Percentage of computed non-zeros for LL^T factorization
0 % 1 % 2 % 3 % 4 % 5 % 6 % 7 % 8 % 9 % 10 % 11 % 12 % 13 % 14 % 15 % 16 % 17 % 18 % 19 % 20 % 21 % 22 % 23 % 24 % 25 % 26 % 27 % 28 % 29 % 30 % 31 % 32 % 33 % 34 % 35 % 36 % 37 % 38 % 39 % 40 % 41 % 42 % 43 % 44 % 45 % 46 % 47 % 48 % 49 % 50 % 51 % 52 % 53 % 54 % 55 % 56 % 57 % 58 % 59 % 60 % 61 % 62 % 63 % 100 %
local PARDISO version is 106

================ PARDISO: solving a real nonsymmetric system ================

Summary PARDISO: ( reorder to solve )
================

Times:
======
Time fulladj: 0.788188 s
Time reorder: 0.765143 s
Time symbfct: 2.455881 s
Time parlist: 0.047076 s
Time A to LU: 0.000000 s
Time numfct : 348.804676 s
Time cgs : 7.084059 s cgx iterations 1

Time malloc : 1.102595 s
Time total : 362.927283 s total - sum: 1.879665 s

Statistics:
===========
< Parallel Direct Factorization with #processors: > 8
< Hybrid Solver PARDISO with CGS/CG Iteration >

< Linear system Ax = b>
#equations: 452232
#non-zeros in A: 27749790
non-zeros in A (%): 0.013569

#right-hand sides: 1

< Factors L and U >
#columns for each panel: 72
#independent subgraphs: 0
< Preprocessing with input permutation >
#supernodes: 34772
size of largest supernode: 12456
number of nonzeros in L 667911177
number of nonzeros in U 655048539
number of nonzeros in L+U 1322959716
gflop for the numerical factorization: 8263.608500

gflop/s for the numerical factorization: 23.691221

Is the more than 5 minutes taken to compute the factorization reasonable given the size of this problem? It seems odd, sincethe single-processor CGS solver with ILU preconditioning I had previously been using solves the same problem in a few seconds.

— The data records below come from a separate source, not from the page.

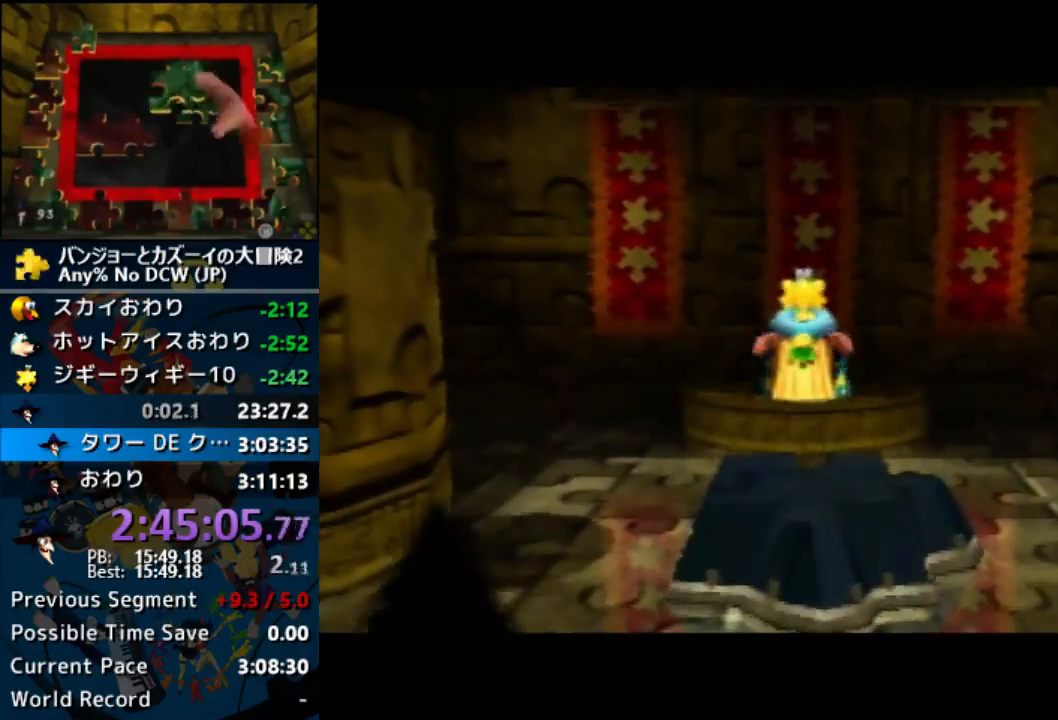
{"buttons": ["A"], "left_stick": "center", "events": []}
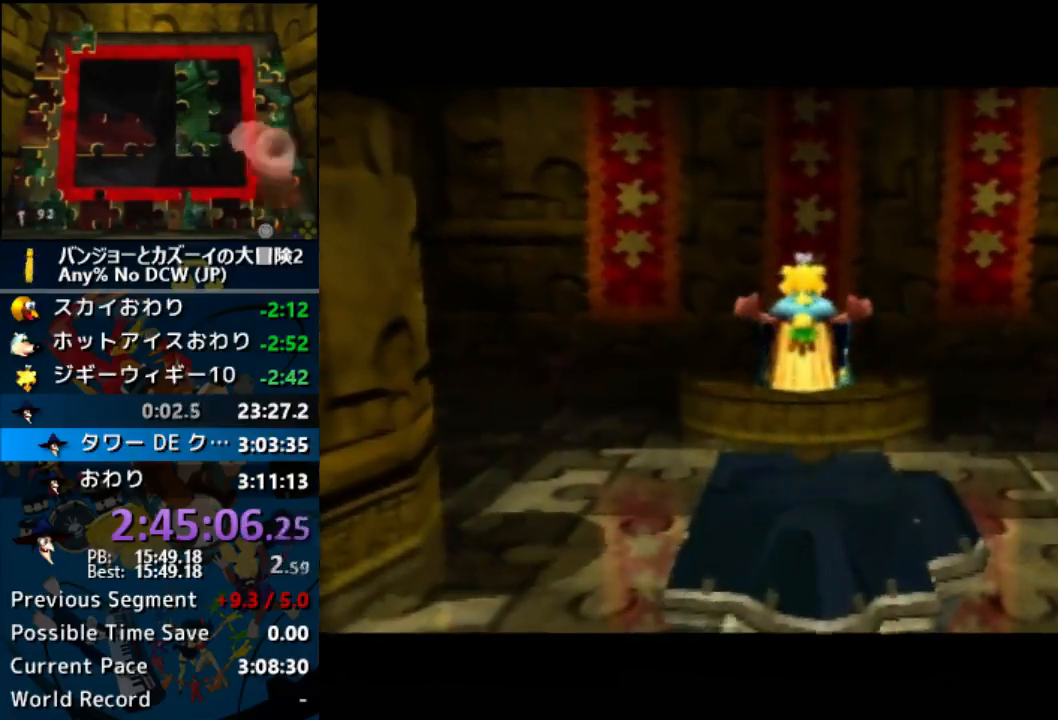
{"buttons": ["A"], "left_stick": "center", "events": []}
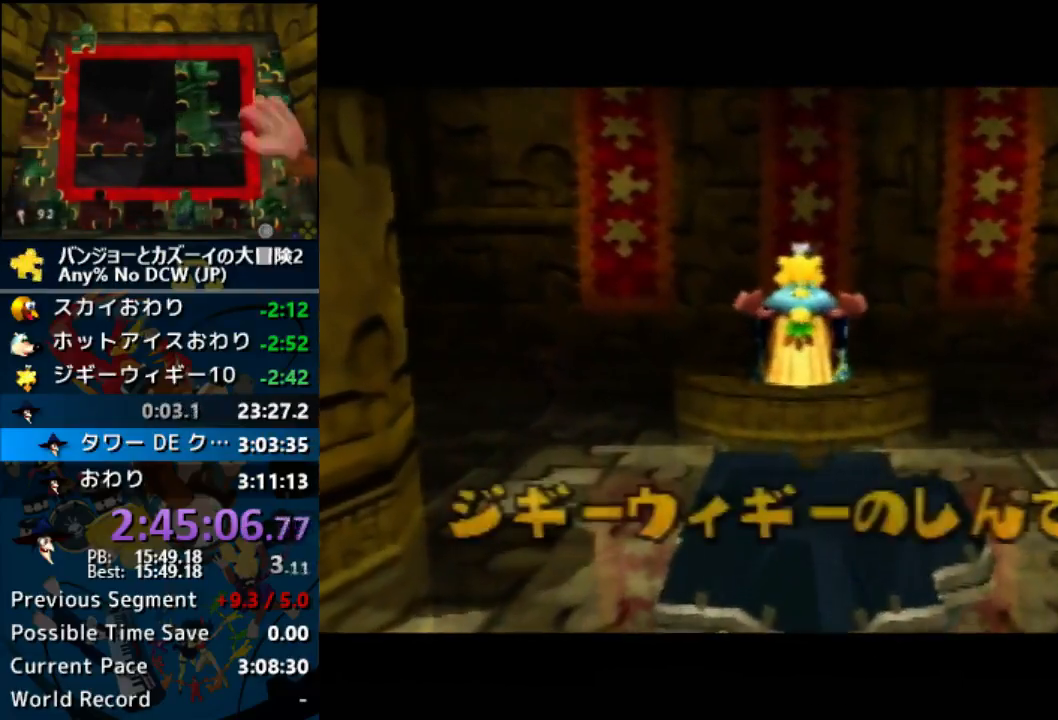
{"buttons": ["A"], "left_stick": "center", "events": []}
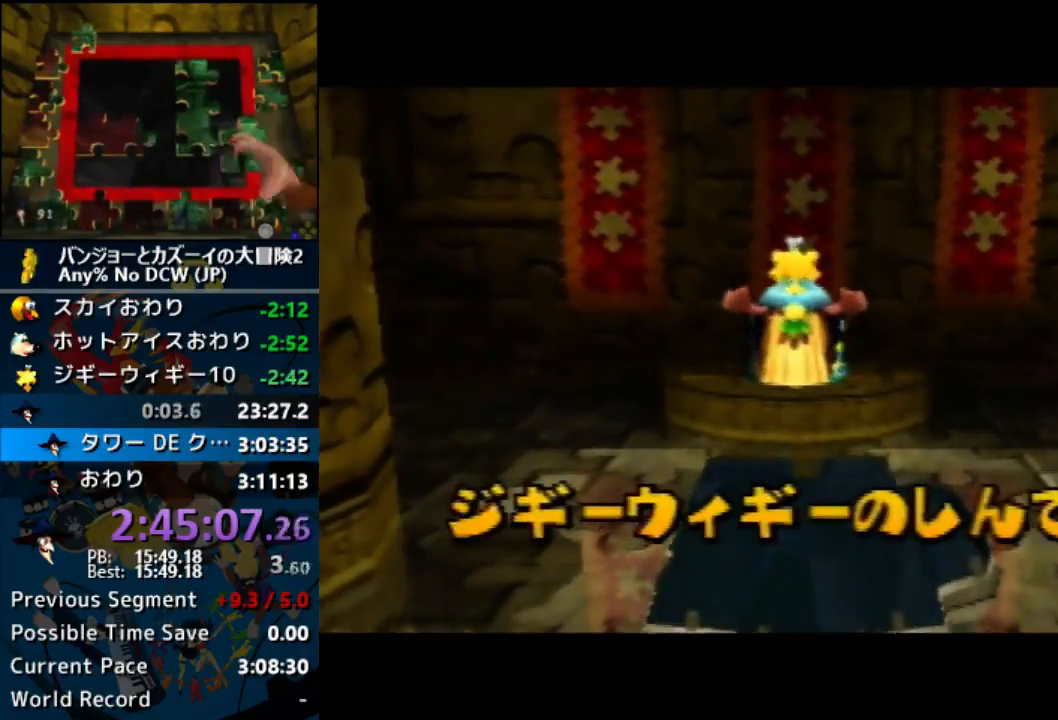
{"buttons": ["A"], "left_stick": "center", "events": []}
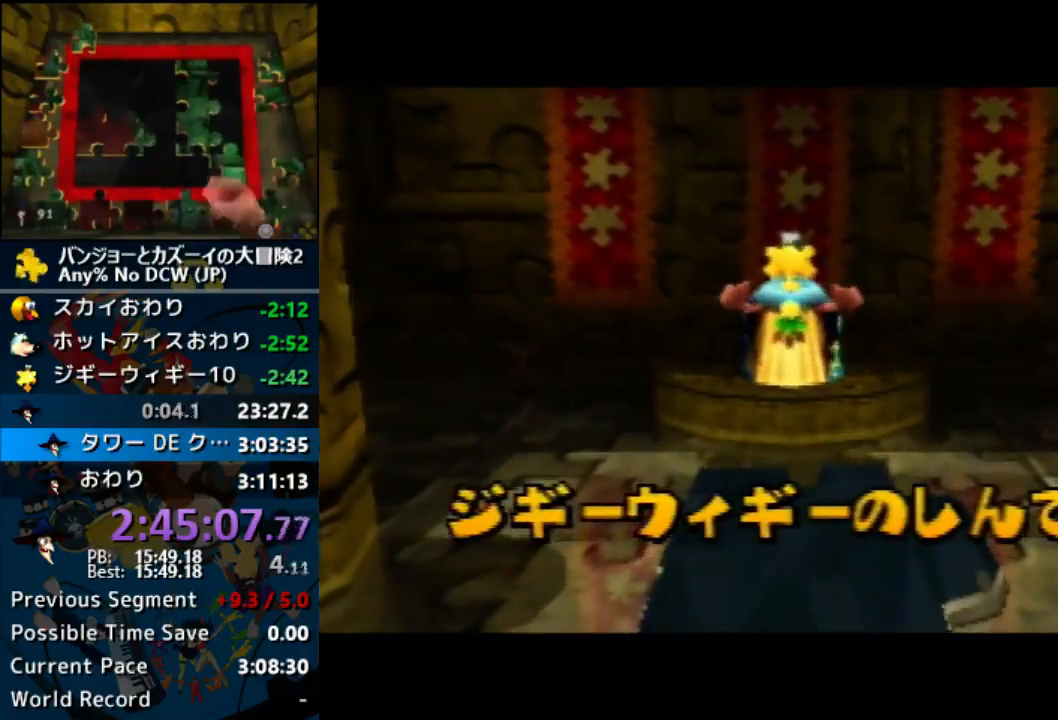
{"buttons": ["A"], "left_stick": "center", "events": []}
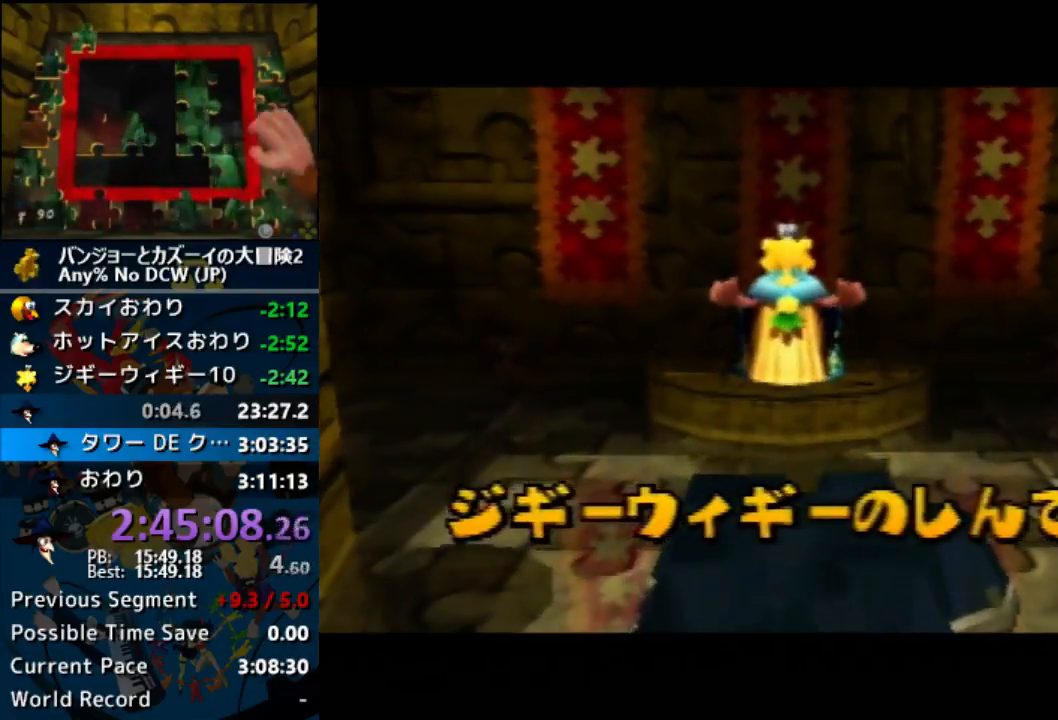
{"buttons": ["A"], "left_stick": "center", "events": []}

Also, it seems that the program "hangs" at one point, remaining at the"Percentage of computed non-zeros for LL^T factorization" line for most of the 5 minutes before ever printing out any of the percentages, leading me to believe that something is wrong. Note that the routine does, however, find the correct solution to the system. My code is written in Fortran 77 and compiled with ifort, andthe parameters I am using are:

MTYPE = 11
IPARM(1) = 1
IPARM(2) = 2
IPARM(3) = 8
IPARM(4) = 121
IPARM(5) = 2
IPARM(6) = 0
IPARM(7) = ITERMO
IPARM(8) = 2500
IPARM(10) = 13
IPARM(11) = 1
IPARM(13) = 1
IPARM(18) = 0
IPARM(19) = 0

where ITERMO is the unit number for output and all other elements of IPARM are 0. Before calling PARDISO, Icall OMP_SET_NUM_THREADS(8). Does this seem like my code is hanging, or is the amount of time to be expected? If the latter, is there any way to reduce the time? Thank you.

Lee

ljbetche · ‎07-06-2009

Hello,

As an update, thinking the problem may be a memory issue, I tried running with a single core and OOC PARDISO (IPARM(60) = 2). The total time for a solve of the same system for which the output is given above was substantially longer (>17 minutes),but the code hangs at the same point as before. Finally, I have noted that if I try to use IPARM(2) = 3, which is supposed to be the OpenMP version of the Metis algorithm, the code crashes with a ERROR = -1, "input inconsistent"; perhaps this suggests a further problem?

Lee

Sergey_P_Intel2 · ‎07-06-2009

Quoting - ljbetche

Hello,

As an update, thinking the problem may be a memory issue, I tried running with a single core and OOC PARDISO (IPARM(60) = 2). The total time for a solve of the same system for which the output is given above was substantially longer (>17 minutes),but the code hangs at the same point as before. Finally, I have noted that if I try to use IPARM(2) = 3, which is supposed to be the OpenMP version of the Metis algorithm, the code crashes with a ERROR = -1, "input inconsistent"; perhaps this suggests a further problem?

Lee

Hi, Lee!

Parallel version of METIS was implementedsince MKL 10.2 Beta, so "input inconsistent" error means thatversion of your MKL is (probably) 10.1 Updatexx. Could youcheck the version of MKL? Also, please try to decrease number of refinement steps (iparm(8)) from 2500 to 10, for example. It looks like PARDISO performed many steps to refine the solution.

With best regards,
Sergey

ljbetche · ‎07-07-2009

Quoting - Sergey Pudov (Intel)

Hi, Lee!

Parallel version of METIS was implementedsince MKL 10.2 Beta, so "input inconsistent" error means thatversion of your MKL is (probably) 10.1 Updatexx. Could youcheck the version of MKL? Also, please try to decrease number of refinement steps (iparm(8)) from 2500 to 10, for example. It looks like PARDISO performed many steps to refine the solution.

With best regards,
Sergey

Sergey,

Thanks, I'll try reducing the refinement steps. According to the MKLinfo pagefor SHARCNet, our network of large cluster systems, we are using version 11.0.083. Does this sound correct? Is there another way to check the version?

Lee

ljbetche · ‎07-07-2009

Sergey,

As an update, reducing the number of refinement steps, even to IPARM(8) = 1, has no effect upon the solution time.

Lee

Gennady_F_Intel · ‎07-14-2009

Quoting - ljbetche

Lee.

Compile Professional Additional build 083 contains MKL version 10.1 update 1.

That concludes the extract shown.